SLBN A Pajajaran, Kota Bandung mengalami kondisi yang begitu memprihatinkan. Rupanya, Pemprov tak tinggal diam dan sudah berulang kali mengusahakan supaya SLB tertua di Indonesia itu bisa mendapat bantuan rehab kelas yang telah rusak.
Namun, menurut Inspektur Jawa Barat Eni Rohiyani, upaya pemprov selalu mendapat penolakan dari Kementerian Sosial (Kemensos). Eni mengaku, saat ia masih menjabat sebagai Kepala Biro Hukum Setda Jabar, sudah ada 4 kali permohonan pertemuan dengan Kemensos yang selalu gagal dilaksanakan.
"Bahkan kami (Pemprov Jabar) datang juga ke Jakarta, tapi sepertinya ruang diskusinya ditutup," kata Eni kepada wartawan saat ditemui di SLBN A Pajajaran Kota Bandung, Senin (22/8/2022).
SCROLL TO CONTINUE WITH CONTENT
Sebagaimana diketahui, akar permasalahan yang membuat kondisi SLB kini terlantar bermuara dari alih status lahan negara. Saat itu, tepatnya pada 1986, negara mensertifikatkan lahan seluas kurang lebih 4,5 hektare itu untuk dimiliki Kementerian Sosial.
Kemudian pada 2019, Kemensos membangun Balai Rehabilitasi Sosial Penyandang Disabilitas Netra (BRSPDSN) sebagai perubahan nomenklatur dari Panti Wyata Guna menjadi Balai Rehabilitasi Sosial Disabilitas Terpadu berstandar internasional.
Karena status kepemilikan tersebut, sekolah khusus untuk difabel ini selama puluhan tahun tidak bisa mengusulkan rehab hingga revitalisasi bangunan sekolah. Padahal, ada 3 sertifikat sekitar 1.648 meter persegi di Komplek Wyata Guna yang mencantumkan secara gamblang bahwa penggunaan lahan itu untuk SLBN A Pajajaran, Kota Bandung.
"Jadi, kami ingin supaya segeralah kita berdiskusi secara bermartabat. Karena sebetulnya tidak harus diperdebatkan yah, baik Kemensos maupun pemprov itu sama-sama plat merah, sama pemerintah dan negara," tutur Eni.

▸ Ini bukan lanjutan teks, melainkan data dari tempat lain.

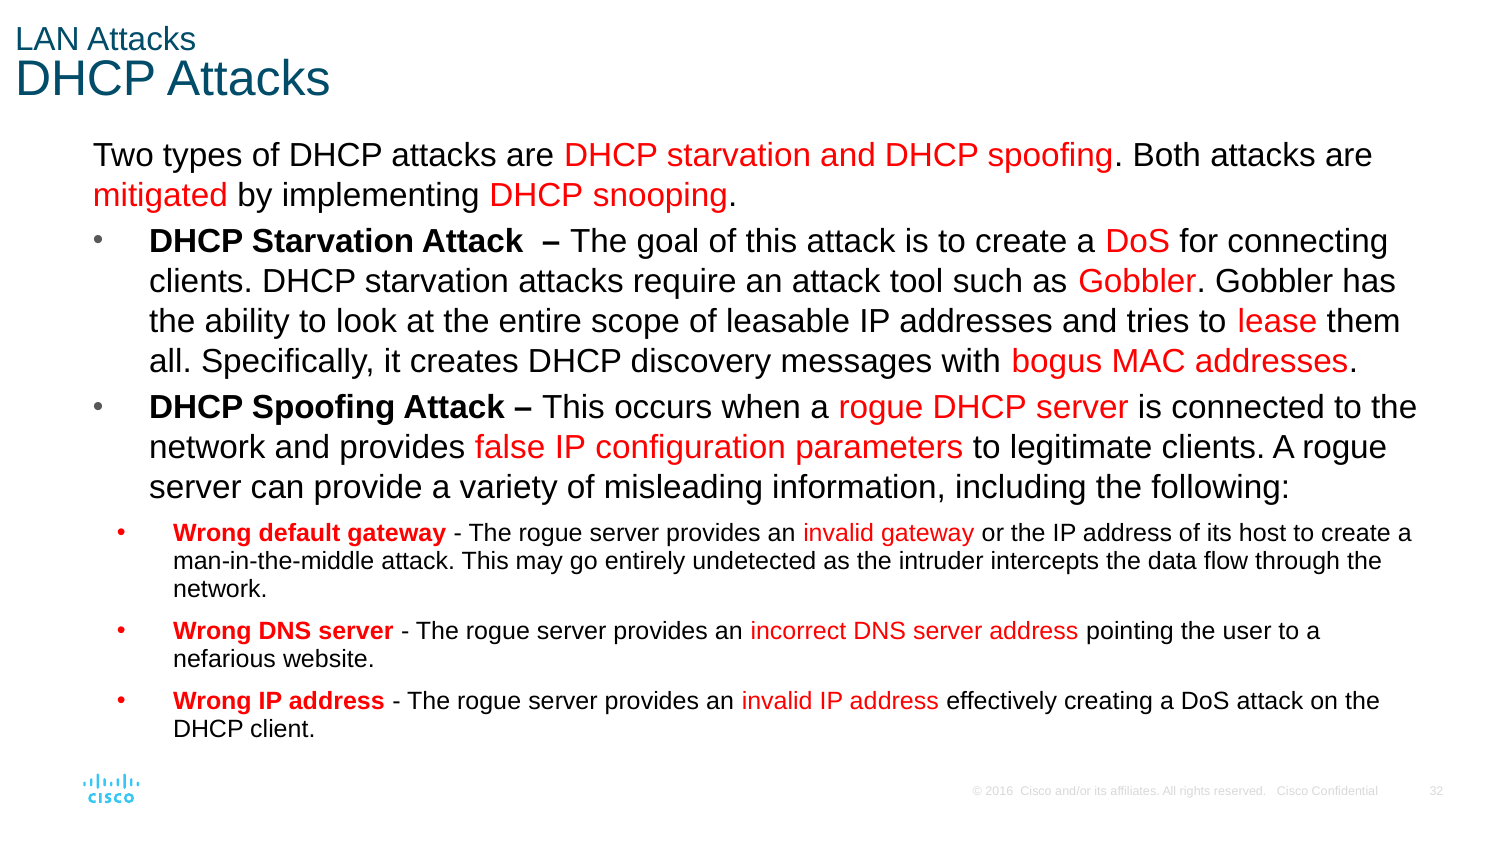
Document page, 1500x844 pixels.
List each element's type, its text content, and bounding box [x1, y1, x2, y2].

title LAN Attacks DHCP Attacks [0, 5, 1369, 126]
list Two types of DHCP attacks are DHCP starvation and DHCP spoofing. Both attacks are mitigated by implementing DHCP snooping. DHCP Starvation Attack – The goal of this attack is to create a DoS for connecting clients. DHCP starvation attacks require an attack tool such as Gobbler. Gobbler has the ability to look at the entire scope of leasable IP addresses and tries to lease them all. Specifically, it creates DHCP discovery messages with bogus MAC addresses. DHCP Spoofing Attack – This occurs when a rogue DHCP server is connected to the network and provides false IP configuration parameters to legitimate clients. A rogue server can provide a variety of misleading information, including the following: Wrong default gateway - The rogue server provides an invalid gateway or the IP address of its host to create a man-in-the-middle attack. This may go entirely undetected as the intruder intercepts the data flow through the network. Wrong DNS server - The rogue server provides an incorrect DNS server address pointing the user to a nefarious website. Wrong IP address - The rogue server provides an invalid IP address effectively creating a DoS attack on the DHCP client. [77, 125, 1437, 726]
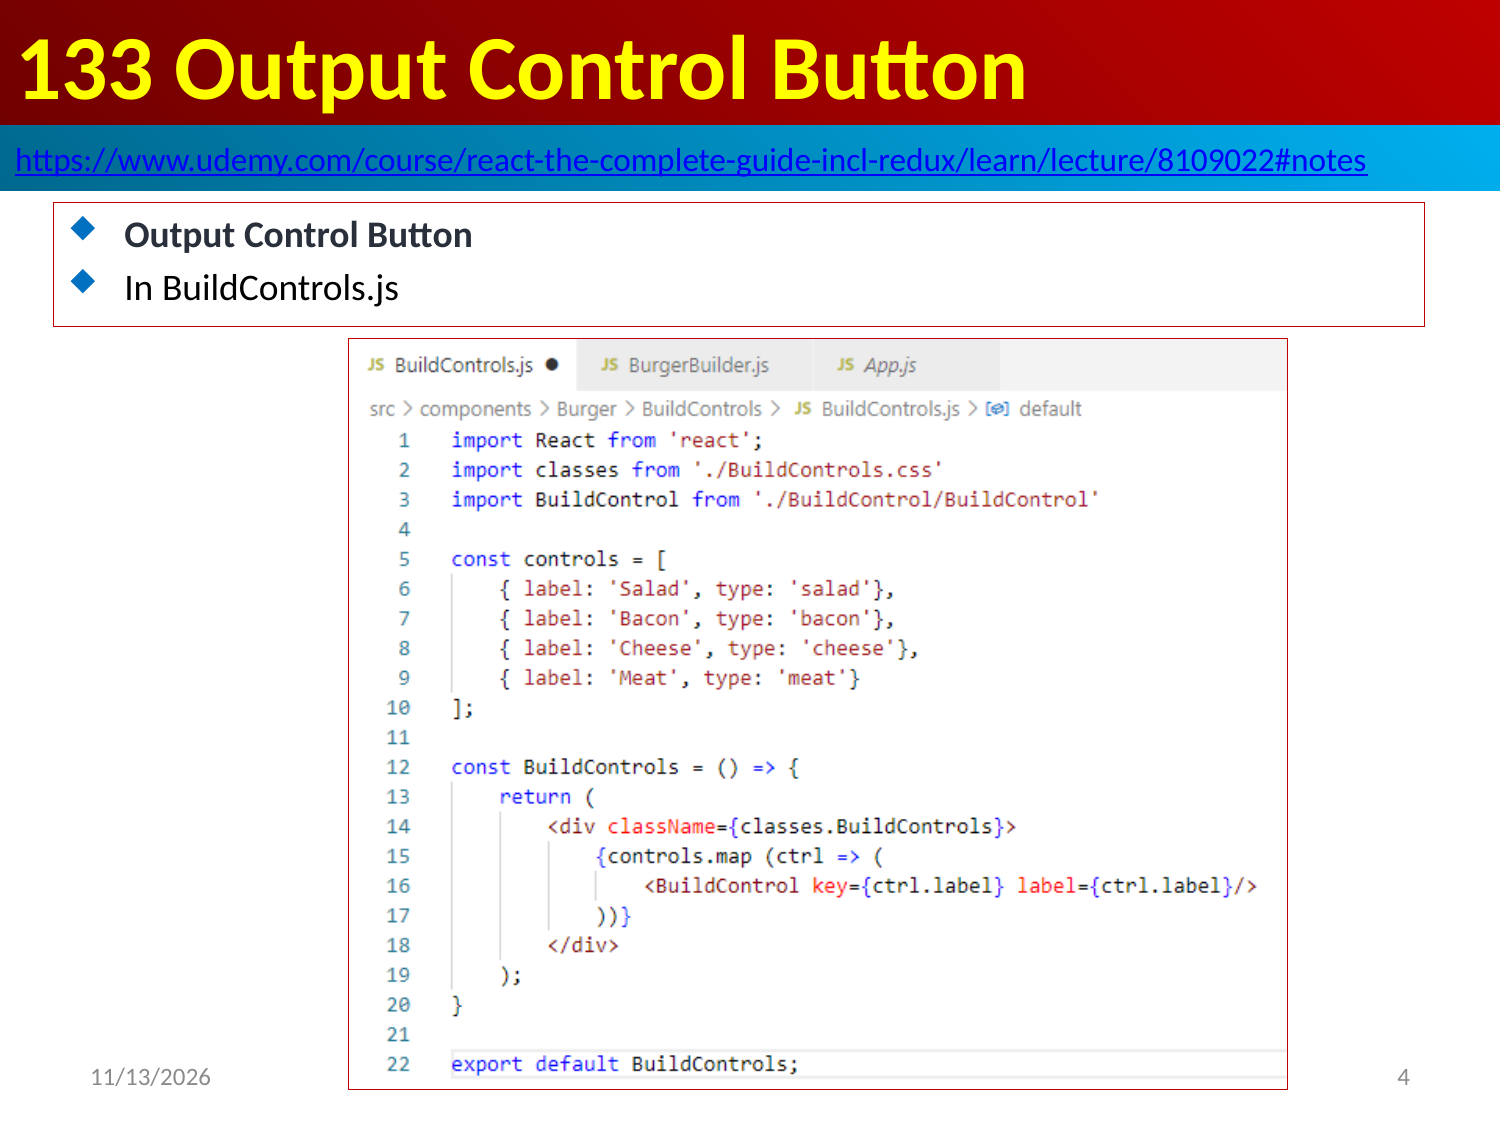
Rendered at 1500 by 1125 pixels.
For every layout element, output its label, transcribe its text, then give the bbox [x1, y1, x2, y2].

subtitle Output Control Button In BuildControls.js [53, 202, 1425, 327]
picture [348, 338, 1288, 1091]
text_box https://www.udemy.com/course/react-the-complete-guide-incl-redux/learn/lecture/8109022#notes [0, 125, 1500, 191]
slide_number 4 [1074, 1042, 1425, 1109]
title 133 Output Control Button [0, 0, 1500, 125]
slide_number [75, 1042, 425, 1109]
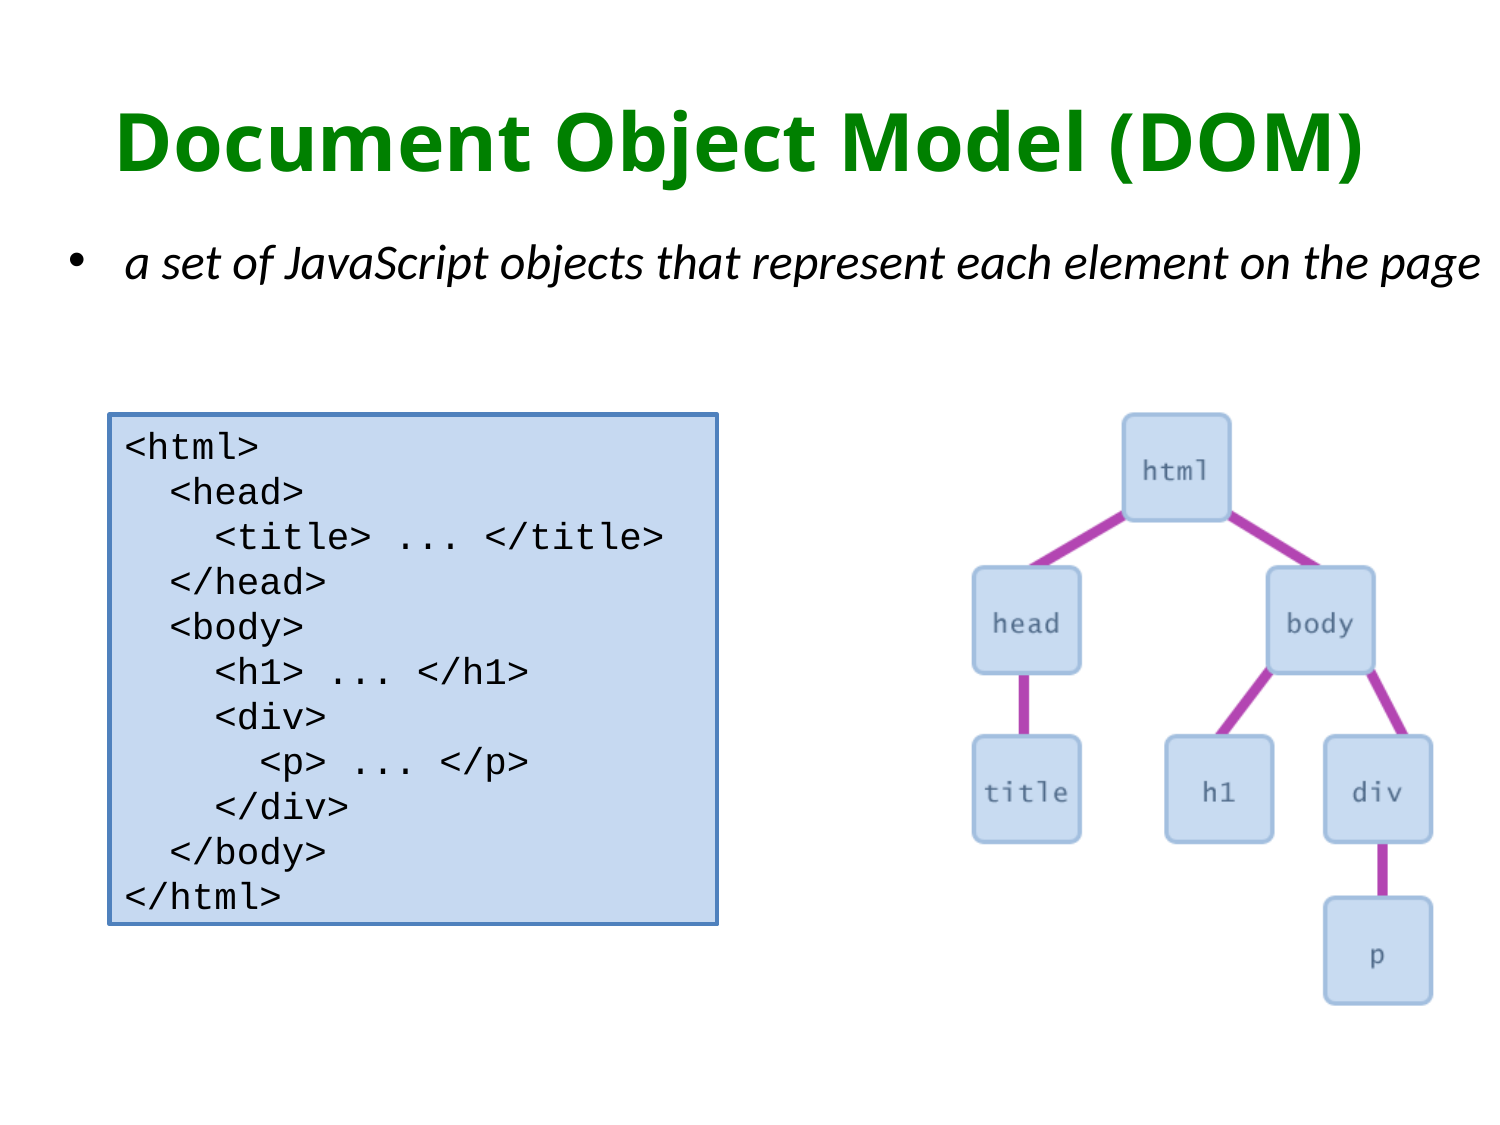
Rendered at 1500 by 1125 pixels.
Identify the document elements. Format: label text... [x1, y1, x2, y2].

picture [946, 394, 1457, 1026]
text_box <html> <head> <title> ... </title> </head> <body> <h1> ... </h1> <div> <p> ... </p> </div> </body> </html> [107, 412, 719, 926]
title Document Object Model (DOM) [75, 45, 1425, 221]
list a set of JavaScript objects that represent each element on the page [0, 221, 1500, 298]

Eni juga mengakui selalu menghadapi jalan buntu saat ingin mencoba berdiskusi dengan Kemensos mengenai nasib SLBN A Pajajaran, Kota Bandung. Kata dia, jangankan bicara soal bantuan anggaran, Kemensos sendiri tak pernah membuka ruang diskusi bagi Pemprov Jabar mengenai polemik tersebut.
"Nah ini yang bagi kami serba sulit. Karena pada saat kita bicara masalah pelayanan disabilitas di SLB ini, tetap tidak bisa dipisahkan dari status tanah. Jadi kami sudah beberapa tahun anggaran mengalokasikan anggaran untuk rehabilitasi, tidak bisa dilakukan karena terbentur status tanah," ungkapnya.
"Demikian juga pada saat Kementerian Pendidikan mengalokasikan bantuan pemugaran, tetep tidak bisa dilakukan. Lagi-lagi karena status tanah, dua hal itu tidak bisa dipisahkan. Harusnya kan kita berangkat dari semangat yang sama," tambahnya.
Bagi Eni, sebetulnya masalah ini tidak bisa dibiarkan terus menggulir. Sebab, ada kepentingan lebih besar yang menurutnya harus diperjuangkan yaitu kelangsungan pendidikan bagi siswa di SLBN A Pajajaran, Kota Bandung.
"Dan di atas segala-galanya yang harus lebih diperjuangkan dan difasilitasi dulu untuk pelayanan yang layak itu justruk anak-anak disabilitas yang harus bersekolah," pungkasnya.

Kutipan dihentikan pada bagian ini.